I was supposed to look at this red dot and not blink while the people put a ring-like cup underneath my eyelids that surrounded the whole eye. This hooked on to a vacuum that sucked my eye about a centimeter out of the socket towards the laser that would cut the corneal flap. I am glad it was a laser and not a blade because I would have been considerably more scared. They sucked and cut the right eye first. There was a mechanical noise and I could feel my eye moving. Everything started going gray around the edges of my eye until I couldn't see anything. It wasn't black like when you close your eye, because I could sense light and dark. It was a very light gray. It felt like it does when you roll your eyes back hard into your head. It took about 10 seconds to make the cut, and they unsucked my eye and put some drops it because I wasn't supposed to blink. Then they put the ring on my other eye. This one was harder to get on because I kept flinching. They got it on and turned on the suction but when they started cutting, I could feel a small sharp pain like a pinch travel around my eye. It didn't hurt, so I didn't bother stopping them, but it was kind of freaky.
Then they took a thin metal tool and flipped back the flap on both eyes. THAT was weird. The surface of the eye is very smooth, but the surface of the cornea is pretty rough. Like frosted glass. Everything went blurry (blurrier even than my already glasses-less vision) and it looked like I was in a really thick but clear fog.
They rotated me to the zapper where they had to put on a different ring to keep me from blinking. The right eye was first- I had to stare at a green laser and not move or look at anything but the green laser for 8 seconds. If my eye shifted a bit (as is natural seeing as I was alive), the laser would track it and compensate. This is some sweet technology. It made a few hundred individual zaps to reshape my eye in seconds and I could tel immediately (even through the rough cornea) that Things were very sharp. My left eye, again, was not willing to open and It took 5 minutes to get the ring in. I suppose the valium hadn't fully kicked in by then. They zapped that eye too in a matter of seconds with no surprises. Then the replaced the flaps and told me to go sit in a waiting room. They said to not blink a lot because that could move the flaps, and recommended I close my eyes and rest. I was too excited though, so I only closed one eye and looked at stuff through the other. When Anna came to drive me home they made me wear those huge dork-tastic plastic sheet sunglasses to leave. I took them off but Anna made me promise to wear the until we got home.
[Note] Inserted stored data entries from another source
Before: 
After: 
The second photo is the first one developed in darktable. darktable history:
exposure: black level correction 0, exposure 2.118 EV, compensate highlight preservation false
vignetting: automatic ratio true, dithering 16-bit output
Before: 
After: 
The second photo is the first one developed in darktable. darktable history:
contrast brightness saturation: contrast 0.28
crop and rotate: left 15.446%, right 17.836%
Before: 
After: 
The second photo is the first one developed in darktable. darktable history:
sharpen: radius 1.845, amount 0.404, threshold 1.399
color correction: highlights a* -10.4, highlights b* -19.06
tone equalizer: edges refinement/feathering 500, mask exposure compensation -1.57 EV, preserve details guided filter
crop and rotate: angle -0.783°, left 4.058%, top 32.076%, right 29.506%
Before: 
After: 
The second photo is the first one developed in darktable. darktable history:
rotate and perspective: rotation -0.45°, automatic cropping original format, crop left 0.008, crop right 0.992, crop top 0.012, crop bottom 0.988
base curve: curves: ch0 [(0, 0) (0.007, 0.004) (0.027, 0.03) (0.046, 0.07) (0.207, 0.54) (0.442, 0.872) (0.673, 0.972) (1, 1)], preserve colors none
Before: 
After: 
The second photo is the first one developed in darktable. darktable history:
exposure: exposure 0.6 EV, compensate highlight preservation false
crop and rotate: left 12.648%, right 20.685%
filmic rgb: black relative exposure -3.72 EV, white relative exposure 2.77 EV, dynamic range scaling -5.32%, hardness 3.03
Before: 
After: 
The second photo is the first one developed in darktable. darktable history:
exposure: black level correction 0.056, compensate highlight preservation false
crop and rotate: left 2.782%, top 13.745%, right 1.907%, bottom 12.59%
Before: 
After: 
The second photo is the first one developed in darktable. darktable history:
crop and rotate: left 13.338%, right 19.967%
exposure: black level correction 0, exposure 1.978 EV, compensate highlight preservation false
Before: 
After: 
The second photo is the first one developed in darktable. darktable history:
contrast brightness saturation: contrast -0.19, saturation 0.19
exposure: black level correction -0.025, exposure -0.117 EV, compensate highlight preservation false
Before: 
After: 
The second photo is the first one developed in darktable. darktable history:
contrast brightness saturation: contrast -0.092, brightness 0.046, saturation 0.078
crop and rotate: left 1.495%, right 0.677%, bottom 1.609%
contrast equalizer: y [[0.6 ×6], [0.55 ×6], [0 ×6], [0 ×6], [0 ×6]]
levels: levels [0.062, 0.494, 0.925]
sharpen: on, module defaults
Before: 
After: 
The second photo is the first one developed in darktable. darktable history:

Anna was nice and went to the library while I was getting morphed and picked me up some old radio shows. I got home and tried to listen but finally the valium kicked in and I slept for 5 hours. Then Anna read my torts cases to me and I dictated my notes. It was fun to hang out with Anna, but it was the most horrible night of studying ever. It was so cool to have nice vision I rode my bike to school and my check up the next day. The procedure was terrifying and I was convinced that I would be blinded by high powered lasers, but it is really really cool to have 20/15 vision. And I can go outside in rain. And I can go inside a warm house from the cold and not get foggy. And I can jump in water any time I want. I haven't ridden a roller coaster upside down yet, but I am excited to.

So bionic.

1 comment:

Kathy Haynie said...

Wow. Mark had lasik, too, and he described it to me, but not in so much detail.

He has had other nasty eye surgeries - one where they had to fix the muscles of one eye, so they attached strings to the muscles and left them hanging out of the corner of his eyeball so he could be conscious while they tied the knots in the right places.

And he has had to have his retina tacked down by lasers a couple of times.

He also used to work in a jail. You and Mark have so much in common! Good post, "Anna."